══ EXTRACTED INFORMATION ══

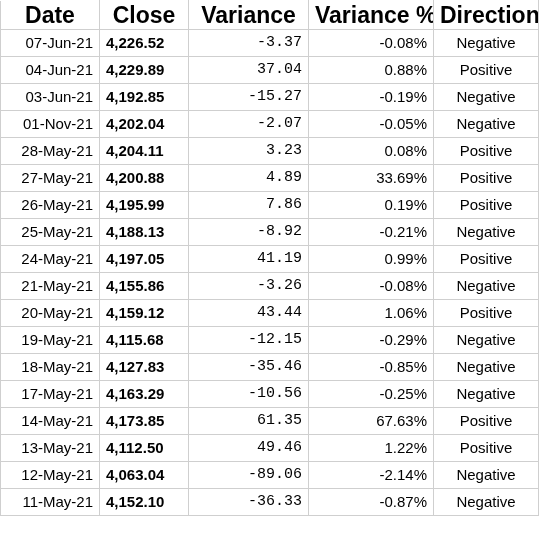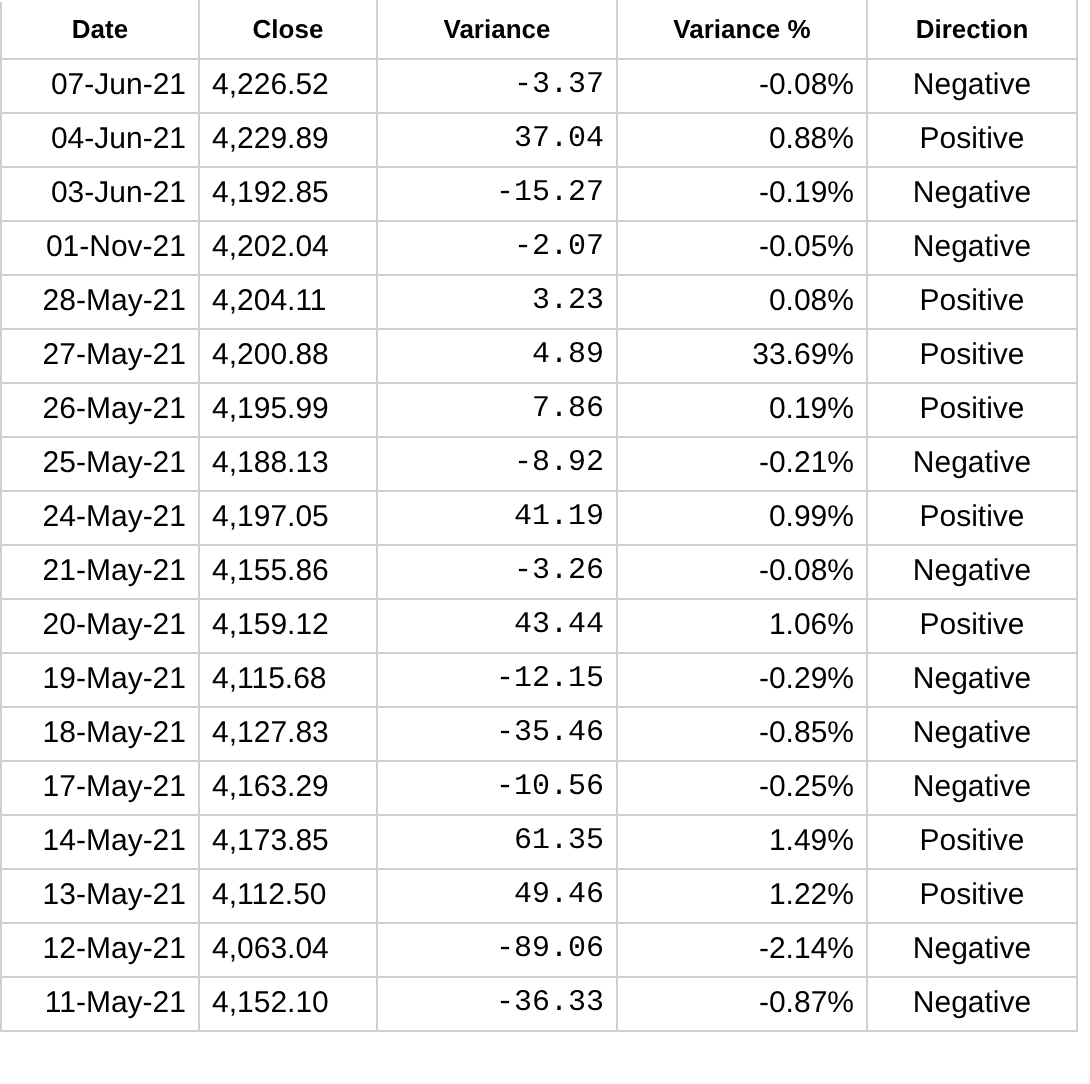--- a/index.html
+++ b/index.html
@@ -53,7 +53,7 @@
 
   table.grid thead th {
     font-weight: bold;
-    font-size: 13px;
+    font-size: 23px;
     height: 28px;
     line-height: 28px;
     border-top: 1px solid #ffffff;

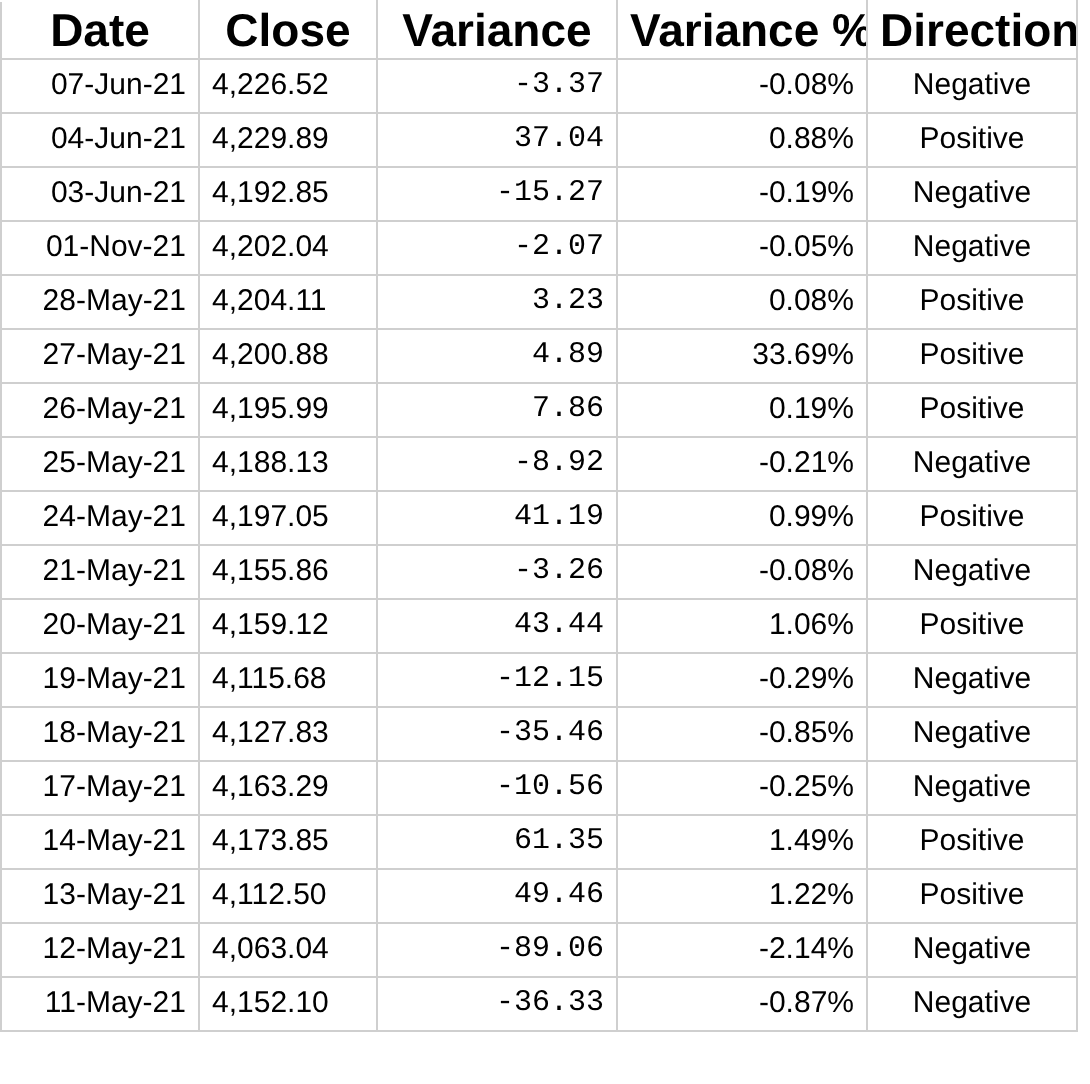--- a/index.html
+++ b/index.html
@@ -64,7 +64,7 @@
   }
 
   td.cell-date     { text-align: right;  padding-right: 8px; }
-  td.cell-close    { text-align: left;   padding-left: 8px; }
+  td.cell-close    { text-align: left;   padding-left: 8px; font-weight: bold; }
   td.cell-variance { text-align: right;  padding-right: 9px; font-family: Liberation Mono, monospace; }
   td.cell-pct      { text-align: right;  padding-right: 6px; }
   td.cell-dir      { text-align: center;   padding-left: 5px; }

═══

- INSTRUCTIONS TO FOLLOW -
Retype all of the material above exactly; the pictures stay out.

- WRITTEN SOLUTION -
--- a/index.html
+++ b/index.html
@@ -53,7 +53,7 @@
 
   table.grid thead th {
     font-weight: bold;
-    font-size: 13px;
+    font-size: 23px;
     height: 28px;
     line-height: 28px;
     border-top: 1px solid #ffffff;

--- a/index.html
+++ b/index.html
@@ -64,7 +64,7 @@
   }
 
   td.cell-date     { text-align: right;  padding-right: 8px; }
-  td.cell-close    { text-align: left;   padding-left: 8px; }
+  td.cell-close    { text-align: left;   padding-left: 8px; font-weight: bold; }
   td.cell-variance { text-align: right;  padding-right: 9px; font-family: Liberation Mono, monospace; }
   td.cell-pct      { text-align: right;  padding-right: 6px; }
   td.cell-dir      { text-align: center;   padding-left: 5px; }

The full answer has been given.